On its latest episode of Forza Monthly, Turn 10 officially revealed all the details for the fourth season of the Forza Racing Championship.
After a private, week-long test session earlier this summer, the esport championship is changing its format for 2019. For starters, players won’t be qualifying within the game: Turn 10 has hand-picked the 13 teams that will take part. Yes, teams: it won’t be about individual glory here, but the teamwork of three drivers plus a coach per squad.
It should change up the on-track dynamic, as drivers will need to work together to ensure victory. While driver lineups are still unknown, Turn 10 did reveal the 13 teams invited:
- Team Highlands Racing
- Sauber Esports
- Jota eSport
- Alien Motorsport
- Ryze Motorsport
- Mordor Game Club Team Forza
- Williams Esports
- Red Bull Racing Esports
- Raging Dragon
- SMP Racing
Those are some big names, both in terms of veteran ForzaRC squads and renowned esports teams themselves.
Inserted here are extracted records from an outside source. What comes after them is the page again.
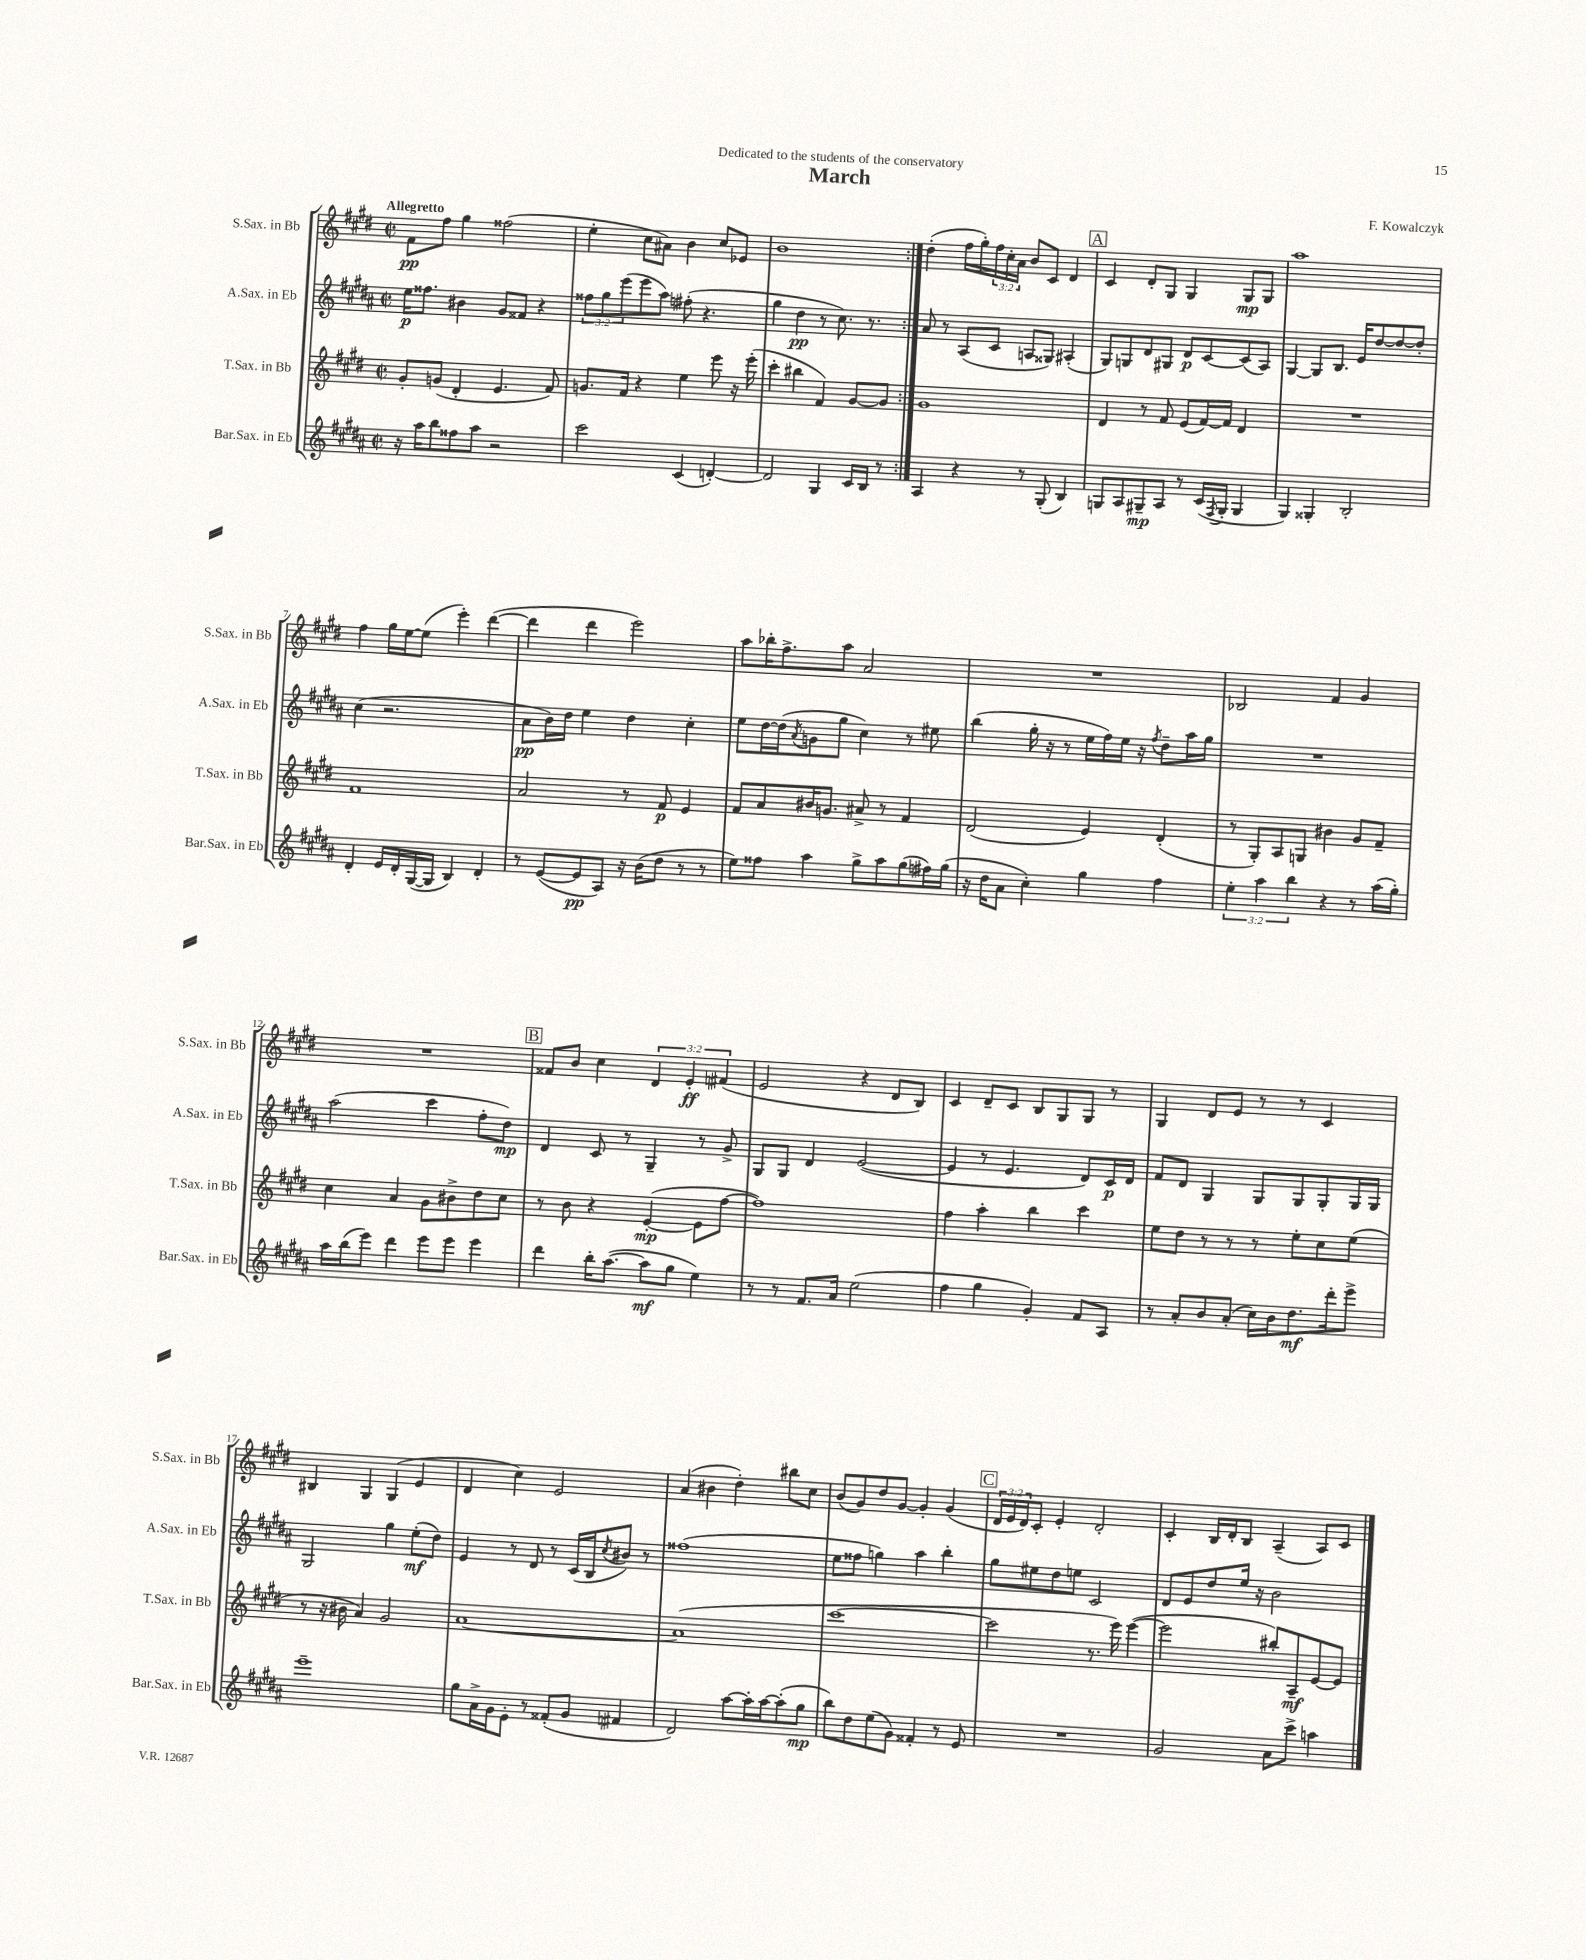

**kern	**dynam	**kern	**dynam	**kern	**dynam	**kern	**dynam
*part4	*part4	*part3	*part3	*part2	*part2	*part1	*part1
*staff4	*staff4	*staff3	*staff3	*staff2	*staff2	*staff1	*staff1
*I"Bar.Sax. in Eb	*	*I"T.Sax. in Bb	*	*I"A.Sax. in Eb	*	*I"S.Sax. in Bb	*
*I'Bar.Sax. in Eb	*	*I'T.Sax. in Bb	*	*I'A.Sax. in Eb	*	*I'S.Sax. in Bb	*
*clefG2	*	*clefG2	*	*clefG2	*	*clefG2	*
*k[f#c#g#d#a#]	*	*k[f#c#g#d#]	*	*k[f#c#g#d#a#]	*	*k[f#c#g#d#]	*
*M2/2	*	*M2/2	*	*M2/2	*	*M2/2	*
*met(c|)	*	*met(c|)	*	*met(c|)	*	*met(c|)	*
=1	=1	=1	=1	=1	=1	=1	=1
!	!	!	!	!	!	!LO:TX:a:B:t=Allegretto	!
16r	.	8g#'/L	.	16ee\KL	p	8f#\L	pp
16aa#\KL	.	.	.	8.ff##X\J	.	.	.
8bb\	.	(8gn/J	.	.	.	8ff#\J	.
8ff##X\	.	4d#'/	.	4b#X\	.	4gg#\	.
8aa#\J	.	.	.	.	.	.	.
2r	.	4.e/	.	8g#/L	.	(2ff##X\	.
.	.	.	.	8f##X/J	.	.	.
.	.	.	.	4r	.	.	.
.	.	8f#/)	.	.	.	.	.
=2	=2	=2	=2	=2	=2	=2	=2
2ccc#\	.	8.gn/L	.	12ff##X\L	.	4ee'\	.
.	.	.	.	12gg#\	.	.	.
.	.	.	.	(12eee\	.	.	.
.	.	16f#/Jk	.	.	.	.	.
.	.	4r	.	8eee\	.	8cc#\L	.
.	.	.	.	8aa#\J)	.	8a#X\J)	.
(4c#/	.	4ee\	.	(8ff#X'\	.	4b\	.
.	.	.	.	4.r	.	.	.
[4dn'/)	.	8eee\	.	.	.	8cc#/L	.
.	.	16r	.	.	.	8e-X/J	.
.	.	(16eee'\	.	.	.	.	.
=3	=3	=3	=3	=3	=3	=3	=3
2d/]	.	4ccc#'\	.	4gg#\	.	1b	.
.	.	4bb#X\	.	4dd#\	pp	.	.
4G#/	.	4f#/)	.	8r	.	.	.
.	.	.	.	8.cc#\)	.	.	.
16c#/LL	.	[8g#/L	.	.	.	.	.
16B/JJ	.	.	.	8.r	.	.	.
8r	.	8g#/J]	.	.	.	.	.
=4:|!	=4:|!	=4:|!	=4:|!	=4:|!	=4:|!	=4:|!	=4:|!
4A#/	.	1g#	.	8a#/	.	(4dd#'\	.
.	.	.	.	8r	.	.	.
4r	.	.	.	(8A#/L	.	16ff#\LL	.
.	.	.	.	.	.	16gg#'\)	.
.	.	.	.	8c#/J	.	24ff#\	.
.	.	.	.	.	.	24cc#'\	.
.	.	.	.	.	.	24a\JJ	.
8r	.	.	.	8An/L	.	8b/L	.
(8G#'/	.	.	.	8G##X/J)	.	8c#/J	.
4B/)	.	.	.	(4A#X'/	.	4d#/	.
!!LO:REH:place=s1:t=A
=5	=5	=5	=5	=5	=5	=5	=5
8Gn/L	.	4d#/	.	8G#/L)	.	4c#/	.
8A#/	.	.	.	8Gn/	.	.	.
8G#X~/	mp	8r	.	8d#/	.	8d#'/L	.
8A#/J	.	8f#/	.	8G#X/J	.	8G#/J	.
8r	.	(8e/L	.	8d#/L	p	4G#/	.
(16c#/LL	.	[16f#/L)	.	[8c#/	.	.	.
8qF#/	.	.	.	.	.	.	.
16G#'/JJ	.	16f#/JJ]	.	.	.	.	.
4G#/	.	4d#/	.	(8c#/]	.	8G#/L	mp
.	.	.	.	8A#/J)	.	8G#/J	.
=6	=6	=6	=6	=6	=6	=6	=6
4G#/)	.	1r	.	[4G#/	.	1aa	.
4G##X'/	.	.	.	8G#/L]	.	.	.
.	.	.	.	8.B/J	.	.	.
2B'/	.	.	.	.	.	.	.
.	.	.	.	16e/KL	.	.	.
.	.	.	.	[8dd#/	.	.	.
.	.	.	.	8dd#/_	.	.	.
.	.	.	.	8dd#'/J]	.	.	.
!!LO:LB:g=z
=7	=7	=7	=7	=7	=7	=7	=7
4d#'/	.	1f#	.	(4cc#\	.	4ff#\	.
16e/LL	.	.	.	2.r	.	16gg#\LL	.
16d#'/	.	.	.	.	.	[16ee\J	.
([16G#/	.	.	.	.	.	(8ee\J]	.
16G#/JJ]	.	.	.	.	.	.	.
4B/)	.	.	.	.	.	4eee'\)	.
4d#'/	.	.	.	.	.	([4ddd#\	.
=8	=8	=8	=8	=8	=8	=8	=8
8r	.	2a/	.	8a#\L	pp	4ddd#\]	.
([8e/L	.	.	.	16b\L)	.	.	.
.	.	.	.	16dd#\JJ	.	.	.
8e/]	pp	.	.	4ee\	.	4ddd#\	.
8A#/J)	.	.	.	.	.	.	.
16r	.	8r	.	4dd#\	.	2eee\)	.
(16b\KL	.	.	.	.	.	.	.
8dd#\J	.	8f#/	p	.	.	.	.
8r	.	4e/	.	4cc#'\	.	.	.
8r	.	.	.	.	.	.	.
=9	=9	=9	=9	=9	=9	=9	=9
8ee\L)	.	8f#/L	.	8ee\L	.	8aa\L	.
8ff##X\J	.	8a/	.	[16dd#\L	.	16bb-X'\K	.
.	.	.	.	(16dd#\J]	.	8.ff#^\	.
.	.	.	.	8qa#/	.	.	.
4aa#\	.	16b#X/K	.	8gn\	.	.	.
.	.	8.gn/J	.	.	.	.	.
.	.	.	.	8gg#\J	.	8aa\J	.
8gg#^\L	.	8a#X^/	.	4cc#\)	.	2a/	.
8aa#\	.	8r	.	.	.	.	.
(8gg#\	.	4f#/	.	8r	.	.	.
16ff#X\L)	.	.	.	8ee#X\	.	.	.
(16gg#\JJ	.	.	.	.	.	.	.
=10	=10	=10	=10	=10	=10	=10	=10
16r	.	(2d#/	.	(4bb\	.	1r	.
16dd#\KL	.	.	.	.	.	.	.
8a#\J	.	.	.	.	.	.	.
4cc#'\)	.	.	.	16gg#'\	.	.	.
.	.	.	.	16r	.	.	.
.	.	.	.	8r	.	.	.
4gg#\	.	4e/)	.	16ee\LL	.	.	.
.	.	.	.	16ff#\)	.	.	.
.	.	.	.	16ee\JJ	.	.	.
.	.	.	.	16r	.	.	.
.	.	.	.	8qff#/	.	.	.
4ff#\	.	(4d#'/	.	8dd#~\L	.	.	.
.	.	.	.	16aa#\L	.	.	.
.	.	.	.	16gg#\JJ	.	.	.
=11	=11	=11	=11	=11	=11	=11	=11
6ee'\	.	8r	.	1r	.	2B-X/	.
.	.	8G#'/L)	.	.	.	.	.
6aa#\	.	.	.	.	.	.	.
.	.	8A/	.	.	.	.	.
6bb\	.	.	.	.	.	.	.
.	.	8Gn/J	.	.	.	.	.
4r	.	4b#X\	.	.	.	4f#/	.
8r	.	8g#/L	.	.	.	4g#/	.
(16aa#\LL	.	8f#~/J	.	.	.	.	.
16gg#'\JJ)	.	.	.	.	.	.	.
!!LO:LB:g=z
=12	=12	=12	=12	=12	=12	=12	=12
16aa#\LL	.	4cc#\	.	(2aa#\	.	1r	.
(16bb\J	.	.	.	.	.	.	.
8eee\J)	.	.	.	.	.	.	.
4ddd#\	.	4a/	.	.	.	.	.
8eee\L	.	8g#\L	.	4ccc#\	.	.	.
8eee\J	.	8b#X^\	.	.	.	.	.
4eee\	.	8dd#\	.	8ff#'\L	.	.	.
.	.	8cc#\J	.	8dd#\J)	mp	.	.
!!LO:REH:place=s1:t=B
=13	=13	=13	=13	=13	=13	=13	=13
4ddd#\	.	8r	.	4d#/	.	8f##X/L	.
.	.	8b\	.	.	.	8b/J	.
16bb'\KL	.	4r	.	8c#/	.	4cc#\	.
([8.aa#\J	.	.	.	.	.	.	.
.	.	.	.	8r	.	.	.
8aa#\L]	mf	([4e'/	mp	4G#~/	.	6d#/	.
8gg#\J	.	.	.	.	.	.	.
.	.	.	.	.	.	6e'/	ff
4ee\)	.	8e\L]	.	8r	.	.	.
.	.	.	.	.	.	(6f#X/	.
.	.	[8ff#\J	.	8g#^/	.	.	.
=14	=14	=14	=14	=14	=14	=14	=14
8r	.	1ff#])	.	8G#/L	.	2e/	.
8r	.	.	.	8G#/J	.	.	.
8.f#/L	.	.	.	4d#/	.	.	.
16a#/Jk	.	.	.	.	.	.	.
(2ee\	.	.	.	([2e/	.	4r	.
.	.	.	.	.	.	8d#/L	.
.	.	.	.	.	.	8B/J)	.
=15	=15	=15	=15	=15	=15	=15	=15
4ff#\	.	4ff#\	.	4e/]	.	4c#/	.
4gg#\	.	4aa'\	.	8r	.	8d#~/L	.
.	.	.	.	4.e/	.	8c#/J	.
4g#'/)	.	4bb\	.	.	.	8B/L	.
.	.	.	.	.	.	8G#/	.
8f#/L	.	4ccc#\	.	8d#/L)	.	8G#/J	.
8A#/J	.	.	.	16c#/L	p	8r	.
.	.	.	.	16d#/JJ	.	.	.
=16	=16	=16	=16	=16	=16	=16	=16
8r	.	8ee\L	.	8f#/L	.	4G#/	.
8a#'/L	.	8dd#\J	.	8d#/J	.	.	.
8b/	.	8r	.	4G#/	.	8d#/L	.
(8a#'/J	.	8r	.	.	.	8e/J	.
16cc#\LL)	.	8r	.	8G#/L	.	8r	.
16b\J	.	.	.	.	.	.	.
8.dd#\	mf	8ee'\L	.	8G#/	.	8r	.
.	.	8cc#\	.	8G#'/	.	4c#/	.
16ddd#'\k	.	.	.	.	.	.	.
8eee^\J	.	(8ee\J	.	16G#/L	.	.	.
.	.	.	.	16G#/JJ	.	.	.
!!LO:LB:g=z
=17	=17	=17	=17	=17	=17	=17	=17
1eee~	.	8r	.	2G#/	.	4B#X/	.
.	.	16r	.	.	.	.	.
.	.	16b#X\	.	.	.	.	.
.	.	4a/)	.	.	.	4G#/	.
.	.	2g#/	.	4gg#\	.	(4G#/	.
.	.	.	.	(8ee'\L	mf	4e/	.
.	.	.	.	8dd#\J)	.	.	.
=18	=18	=18	=18	=18	=18	=18	=18
8gg#\L	.	[1a	.	4e/	.	4d#/	.
16a#^\L	.	.	.	.	.	.	.
16g#\J	.	.	.	.	.	.	.
8e'\J	.	.	.	8r	.	4cc#\)	.
8r	.	.	.	8d#/	.	.	.
(8f##X'/L	.	.	.	8r	.	2e/	.
8g#/J	.	.	.	(16c#/LL	.	.	.
.	.	.	.	16B/J	.	.	.
.	.	.	.	8qcc#/	.	.	.
4f#X/	.	.	.	8b#X/J)	.	.	.
.	.	.	.	8r	.	.	.
=19	=19	=19	=19	=19	=19	=19	=19
2d#/)	.	(1a]	.	(1ff##X	.	(4a/	.
.	.	.	.	.	.	4b#X\	.
[8aa#\L	.	.	.	.	.	4dd#'\)	.
16aa#'\L]	.	.	.	.	.	.	.
[16aa#\J	.	.	.	.	.	.	.
(8aa#'\]	.	.	.	.	.	8bb#X\L	.
8gg#\J	mp	.	.	.	.	8cc#\J	.
=20	=20	=20	=20	=20	=20	=20	=20
8bb\L)	.	[1ccc#	.	8ee\L	.	(8b/L	.
8dd#\	.	.	.	8ff##X\J	.	8g#/)	.
(8ee\	.	.	.	4ggn\)	.	8dd#/	.
8g#\J)	.	.	.	.	.	[8g#/J	.
4f##X'/	.	.	.	4aa#\	.	4g#'/]	.
8r	.	.	.	4bb'\	.	(4g#/	.
8e/	.	.	.	.	.	.	.
!!LO:REH:place=s1:t=C
=21	=21	=21	=21	=21	=21	=21	=21
1r	.	2ccc#\]	.	8gg#\L	.	24d#/LL	.
.	.	.	.	.	.	24e/	.
.	.	.	.	.	.	24d#/J)	.
.	.	.	.	8ee#X\	.	8c#'/J	.
.	.	.	.	8dd#\	.	4e'/	.
.	.	.	.	8een\J	.	.	.
.	.	8.r	.	2c#/	.	2d#'/	.
.	.	16eee\)	.	.	.	.	.
.	.	([4eee\	.	.	.	.	.
=22	=22	=22	=22	=22	=22	=22	=22
2g#/	.	2eee\]	.	8d#/L	.	4c#'/	.
.	.	.	.	8e/	.	.	.
.	.	.	.	8dd#/	.	16B/LL	.
.	.	.	.	.	.	16d#'/J	.
.	.	.	.	16ee/Jk	.	8B/J	.
.	.	.	.	16r	.	.	.
8a#\L	.	8bb#X'/L)	.	2b\	.	(4A~/	.
8ccc#^\J	.	8A~/	mf	.	.	.	.
4aan\	.	[8e/	.	.	.	8A/L)	.
.	.	8e/J]	.	.	.	8c#/J	.
==	==	==	==	==	==	==	==
*-	*-	*-	*-	*-	*-	*-	*-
This year the Forza Race Regulations system, which debuted earlier this year and included race disqualifications in the August Forza Motorsport 7 update, should ensure the focus stays on the track. One of the biggest criticisms of previous FRC events was the long amount of adjudication between rounds. FRR should drastically shorten that, though Turn 10 has stated there is a new, updated adjudication system that will presumably pick up anything the in-game system doesn’t.
A full breakdown of the prize pot will come soon. For now, we know it matches last season, with a big $250,000 in total money.
Racing begins in less than a month, with the first round kicking off September 21. In these early rounds, all racing will take place online. The action happens every weekend after that, right up until Round 7 on November 2.
From there the top eight teams will get a few weeks’ rest, before the grand final, which will be on location in Burbank, California for November 23–24. There players will face off in person over two days of racing.
- Online Round 1: September 21
- Online Round 2: September 28
- Online Round 3: October 5
- Online Round 4: October 12
- Online Round 5: October 19
- Online Round 6: October 26
- Online Round 7: November 2
- Live LAN Finals: November 23–24
All rounds will be broadcast on Mixer and Twitch. Expect more details on the final — such as cars, tracks, structure, and even if it’s open to the public — in the coming weeks.
That should make for a racing sim-heavy weekend in esports: not only will the FRC final take place, but so will the GT Sport season-ender, across the globe in Monaco.